Learning to solve a task may take a lot of time. Instead of learning from scratch for each new encountered domain, previous gathered knowledge can be used as bootstrapping. We proposed to use this transfer learning approach when the target domain required too much knowledge to be tackled directly [Zimmer and Doncieux, 2017], when a teacher agent advises a student agent at propitious moments sharing its knowledge [Zimmer et al., 2014], or during curriculum learning where the sensorimotor space of the agent grows while it is learning a policy [Zimmer et al., 2018].

Meta Learning

While an agent is learning to solve a task, a meta-agent observes the learning process. In addition to acting on the process, the meta-agent can also learn the effect of its meta-decisions to improve the learning of the learning process. We proposed to use this idea while a teacher agent gives advice to a student agent: the teacher learns how to teach better [Zimmer et al., 2014]. We worked on a neural network architecture where a first neural network was learning a classification task, while a second one learned to bet if the prediction of the first network was correct to improve the classification score [Zimmer et al., 2012]. We proposed a meta-architecture to trigger the growth of the sensorimotor space based on intrinsic motivation [Zimmer et al., 2018].
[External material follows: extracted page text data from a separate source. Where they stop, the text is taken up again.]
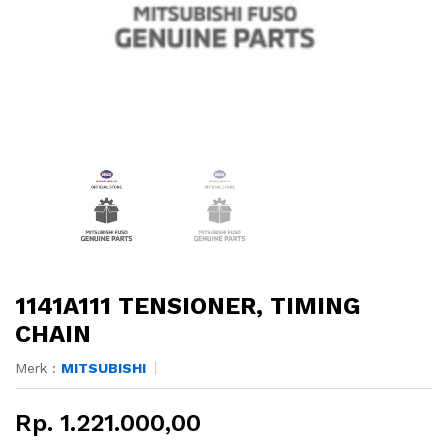
1141A111 TENSIONER, TIMING
CHAIN
Merk :
MITSUBISHI
Rp. 1.221.000,00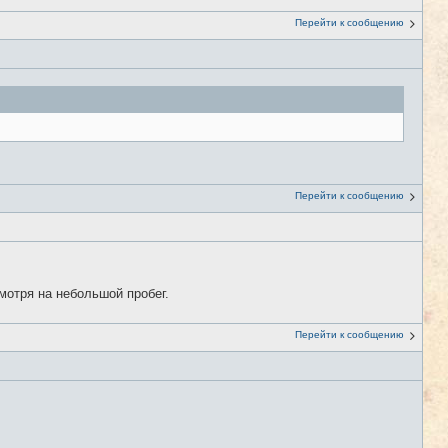
Перейти к сообщению
Перейти к сообщению
мотря на небольшой пробег.
Перейти к сообщению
As the operations of autonomous systems generally affect simultaneously several users, it is crucial that their designs account for fairness considerations. Hence, we investigated the problem of learning a policy that treats its users equitably [Siddique et al., 2020]. We extended this approach in the multi-agent case in a centralized learning with decentralized execution scenarios or in fully decentralized scenarios [Zimmer et al., 2021].